With over 30% of the food consumed in the UK in 2017 coming from the EU, it has been well documented that these supply chains will become stretched to breaking if there are any resultant restrictions as an outcome of the final agreement. Activity to mitigate this risk is paramount. Plans need to be made to ensure that any negative impact to your business is minimised as much as possible. From a food supply chain perspective, this should focus on products that may no longer be available or have significant increases in price. Availability of product for menu creation and gross profit performance could both be negatively affected.
Here are a number of steps that could help to mitigate risk.
Analyse your menus to identify key products and ingredients that come from outside the UK. Discover the actual country of origin and how these products could be affected in the various scenarios that may materialise. If nothing else, focus on those products with the highest importance to your proposition.
Understand the potential impact on these products that could result from Brexit. A hard Brexit could bring about the implementation of trade tariffs. If we default to the World Trade Organization terms, significant tariffs are levied on specific food categories. These potential additional costs vary from 12% for long grain rice to 65% for fresh beef, for example.
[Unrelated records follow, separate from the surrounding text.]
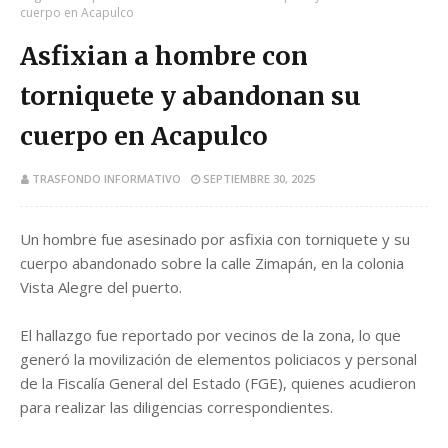
cuerpo en Acapulco
Asfixian a hombre con
torniquete y abandonan su
cuerpo en Acapulco
TRASFONDO INFORMATIVO
SEPTIEMBRE 30, 2025
Un hombre fue asesinado por asfixia con torniquete y su
cuerpo abandonado sobre la calle Zimapán, en la colonia
Vista Alegre del puerto.
El hallazgo fue reportado por vecinos de la zona, lo que
generó la movilización de elementos policiacos y personal
de la Fiscalía General del Estado (FGE), quienes acudieron
para realizar las diligencias correspondientes.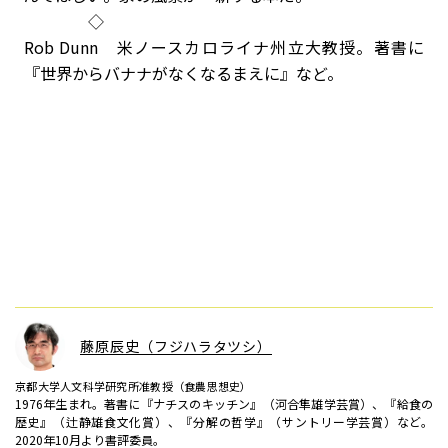
◇
Rob Dunn 米ノースカロライナ州立大教授。著書に
『世界からバナナがなくなるまえに』など。
藤原辰史（フジハラタツシ）
京都大学人文科学研究所准教授（食農思想史）
1976年生まれ。著書に『ナチスのキッチン』（河合隼雄学芸賞）、『給食の
歴史』（辻静雄食文化賞）、『分解の哲学』（サントリー学芸賞）など。
2020年10月より書評委員。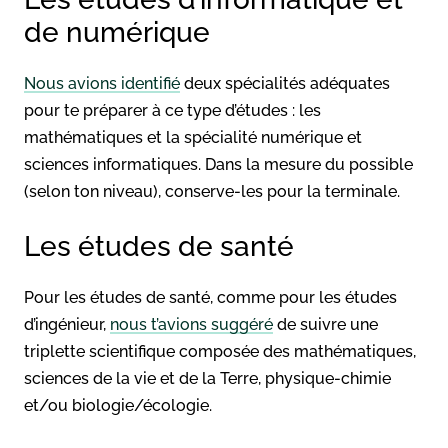
de numérique
Nous avions identifié
deux spécialités adéquates
pour te préparer à ce type d’études : les
mathématiques et la spécialité numérique et
sciences informatiques. Dans la mesure du possible
(selon ton niveau), conserve-les pour la terminale.
Les études de santé
Pour les études de santé, comme pour les études
d’ingénieur,
nous t’avions suggéré
de suivre une
triplette scientifique composée des mathématiques,
sciences de la vie et de la Terre, physique-chimie
et/ou biologie/écologie.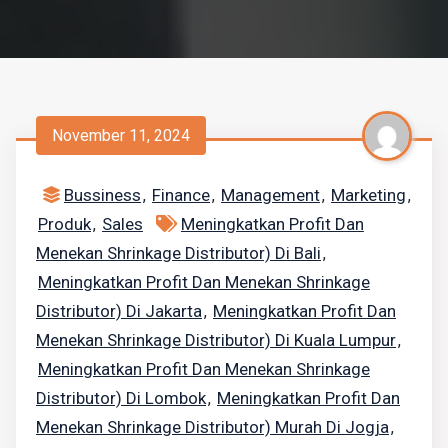
November 11, 2024
Bussiness
Finance
Management
Marketing
,
,
,
,
Produk
Sales
Meningkatkan Profit Dan
,
Menekan Shrinkage Distributor) Di Bali
,
Meningkatkan Profit Dan Menekan Shrinkage
Distributor) Di Jakarta
Meningkatkan Profit Dan
,
Menekan Shrinkage Distributor) Di Kuala Lumpur
,
Meningkatkan Profit Dan Menekan Shrinkage
Distributor) Di Lombok
Meningkatkan Profit Dan
,
Menekan Shrinkage Distributor) Murah Di Jogja
,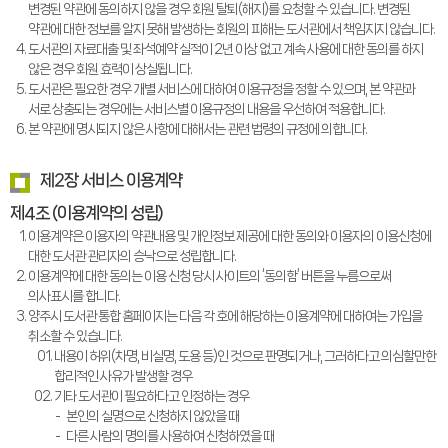
변경된 약관에 동의하지 않을 경우 회원 탈퇴(해지)를 요청할 수 있습니다. 변경된
약관에 대한 정보를 알지 못해 발생하는 회원의 피해는 도서관에서 책임지지 않습니다.
도서관의 자료대출 및 좌석예약 실적이 2년 이상 없고 계속 사용에 대한 동의를 하지
않은 경우 회원 효력이 상실됩니다.
도서관은 필요한 경우 개별 서비스에 대하여 이용규정을 정할 수 있으며, 본 약관과
서로 상충되는 경우에는 서비스별 이용규정의 내용을 우선하여 적용합니다.
본 약관에 명시되지 않은 사항에 대해서는 관련 법령의 규정에 의합니다.
제2장 서비스 이용계약
제4조 (이용계약의 성립)
이용계약은 이용자의 약관내용 및 개인정보 제공에 대한 동의와 이용자의 이용신청에
대한 도서관 관리자의 승낙으로 성립합니다.
이용계약에 대한 동의는 이용 신청 당시 사이트의 ‘동의함’ 버튼을 누름으로써
의사표시를 합니다.
양주시 도서관 통합 홈페이지는 다음 각 호에 해당하는 이용계약에 대하여는 가입을
취소할 수 있습니다.
내용이 허위(차명, 비실명, 도용 등)인 것으로 판명되거나, 그러하다고 의심할만한
합리적인 사유가 발생할 경우
기타 도서관이 필요하다고 인정하는 경우
본인의 실명으로 신청하지 않았을 때
다른 사람의 명의를 사용하여 신청하였을 때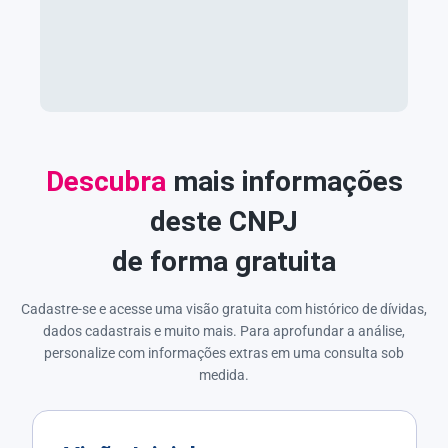
Descubra
mais informações
deste CNPJ
de forma gratuita
Cadastre-se e acesse uma visão gratuita com histórico de dívidas,
dados cadastrais e muito mais. Para aprofundar a análise,
personalize com informações extras em uma consulta sob
medida.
Non-tariff trade barriers will also impact food costs. Even the cost of UK-produced food could be affected, with food exports potentially positively and negatively affected. A further weakening of sterling could make exports to the EU more attractive for UK producers. This would drive up the cost of product that remains in the UK owing to a reduction of availability.
Another possibility is termed carcass utilisation. Exports of less-popular products in the UK, specific cuts of meat for example, tend to be exported, offsetting the total cost of production, so popular UK cuts can be priced more competitively. If the EU sales market is restricted, producers will be forced to recover the total cost of production through those cuts that stay in the UK. This rebalancing of the supply chain will take time, leading to increased prices in the shorter term.
Engage your suppliers to understand their exposure. It is likely they have mapped their supply chains and identified areas for concern to carry out contingency planning. Understanding the true input cost increases ensures that collaborative and mutually agreeable outcomes can be reached.
Develop action plans based on the forecasted outcomes. Understand the preparation that will be needed in advance, think about your menu compilation, product alternatives in the event of availability shortages, border delays, shelf-life issues or prohibitive costs. Develop relationships with new suppliers to enable responsive action to any possible supply chain challenges.